YOUR TASK: Write out each of the lines below exactly, in order, leaving out the pictures.

MATERIAL PROVIDED:
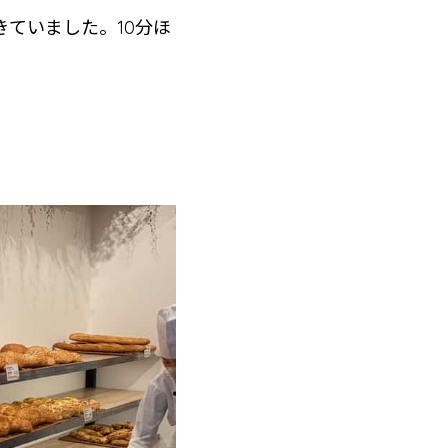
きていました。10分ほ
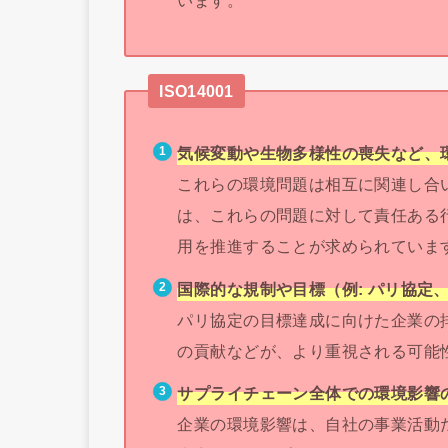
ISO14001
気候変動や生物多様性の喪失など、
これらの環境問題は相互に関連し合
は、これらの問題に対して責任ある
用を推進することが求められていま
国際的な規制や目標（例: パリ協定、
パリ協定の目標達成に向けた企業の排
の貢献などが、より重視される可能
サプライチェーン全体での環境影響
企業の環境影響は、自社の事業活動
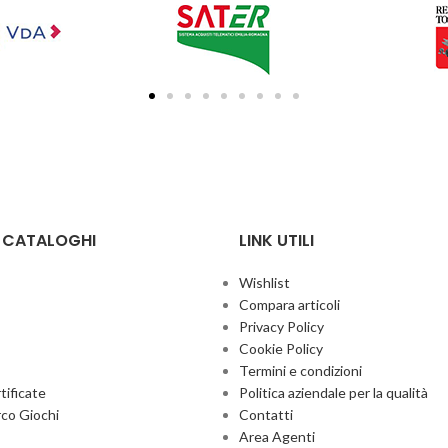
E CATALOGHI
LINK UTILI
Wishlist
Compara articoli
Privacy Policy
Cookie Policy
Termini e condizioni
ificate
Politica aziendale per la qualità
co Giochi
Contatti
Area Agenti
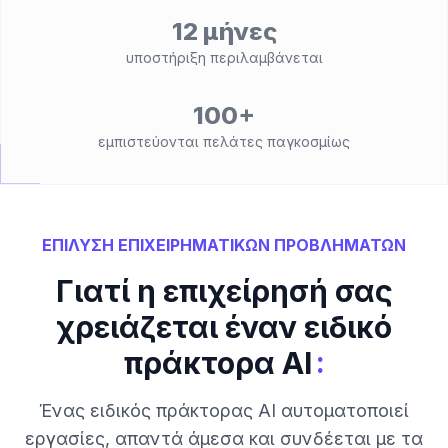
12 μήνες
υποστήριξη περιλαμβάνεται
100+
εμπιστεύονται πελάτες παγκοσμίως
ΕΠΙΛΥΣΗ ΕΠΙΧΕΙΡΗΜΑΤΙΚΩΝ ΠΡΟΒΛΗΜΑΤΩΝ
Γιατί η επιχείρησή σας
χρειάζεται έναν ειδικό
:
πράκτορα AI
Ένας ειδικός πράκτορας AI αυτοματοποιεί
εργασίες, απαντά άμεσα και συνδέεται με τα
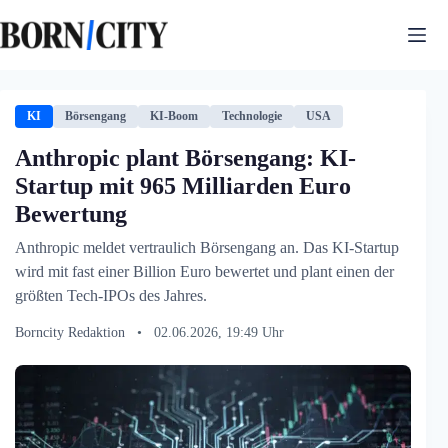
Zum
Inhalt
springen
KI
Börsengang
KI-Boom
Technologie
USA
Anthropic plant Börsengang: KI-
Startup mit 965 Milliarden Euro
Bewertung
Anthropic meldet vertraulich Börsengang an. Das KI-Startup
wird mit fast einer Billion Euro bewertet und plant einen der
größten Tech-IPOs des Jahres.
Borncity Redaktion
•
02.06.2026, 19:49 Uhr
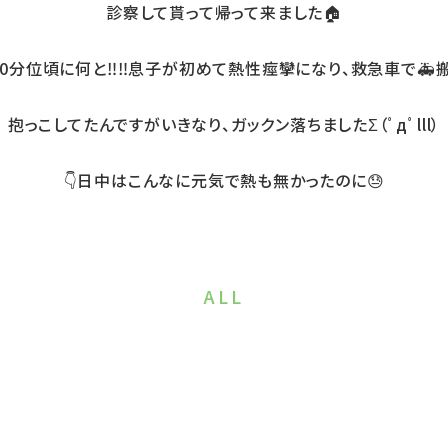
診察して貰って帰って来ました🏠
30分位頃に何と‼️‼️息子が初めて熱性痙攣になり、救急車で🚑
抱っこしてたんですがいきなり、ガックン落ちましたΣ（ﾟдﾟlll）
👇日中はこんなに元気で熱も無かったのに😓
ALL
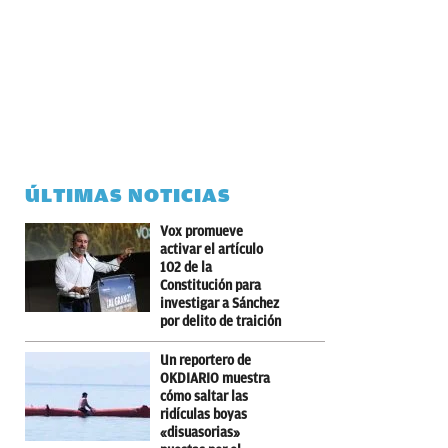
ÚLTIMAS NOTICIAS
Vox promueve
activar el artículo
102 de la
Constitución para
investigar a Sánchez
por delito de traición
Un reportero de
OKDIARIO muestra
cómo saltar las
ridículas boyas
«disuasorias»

RESULT:
きていました。10分ほ
ISO14001
気候変動や生物多様性の喪失など、
これらの環境問題は相互に関連し合
は、これらの問題に対して責任ある
用を推進することが求められていま
国際的な規制や目標（例: パリ協定、
パリ協定の目標達成に向けた企業の排
の貢献などが、より重視される可能
サプライチェーン全体での環境影響
企業の環境影響は、自社の事業活動
E CATALOGHI
LINK UTILI
Wishlist
Compara articoli
Privacy Policy
Cookie Policy
Termini e condizioni
ificate
Politica aziendale per la qualità
co Giochi
Contatti
Area Agenti
12 μήνες
υποστήριξη περιλαμβάνεται
100+
εμπιστεύονται πελάτες παγκοσμίως
ΕΠΙΛΥΣΗ ΕΠΙΧΕΙΡΗΜΑΤΙΚΩΝ ΠΡΟΒΛΗΜΑΤΩΝ
Γιατί η επιχείρησή σας
χρειάζεται έναν ειδικό
:
πράκτορα AI
Ένας ειδικός πράκτορας AI αυτοματοποιεί
εργασίες, απαντά άμεσα και συνδέεται με τα
Zum
Inhalt
springen
KI
Börsengang
KI-Boom
Technologie
USA
Anthropic plant Börsengang: KI-
Startup mit 965 Milliarden Euro
Bewertung
Anthropic meldet vertraulich Börsengang an. Das KI-Startup
wird mit fast einer Billion Euro bewertet und plant einen der
größten Tech-IPOs des Jahres.
Borncity Redaktion
•
02.06.2026, 19:49 Uhr
診察して貰って帰って来ました🏠
30分位頃に何と‼️‼️息子が初めて熱性痙攣になり、救急車で🚑
抱っこしてたんですがいきなり、ガックン落ちましたΣ（ﾟдﾟlll）
👇日中はこんなに元気で熱も無かったのに😓
ALL
ÚLTIMAS NOTICIAS
Vox promueve
activar el artículo
102 de la
Constitución para
investigar a Sánchez
por delito de traición
Un reportero de
OKDIARIO muestra
cómo saltar las
ridículas boyas
«disuasorias»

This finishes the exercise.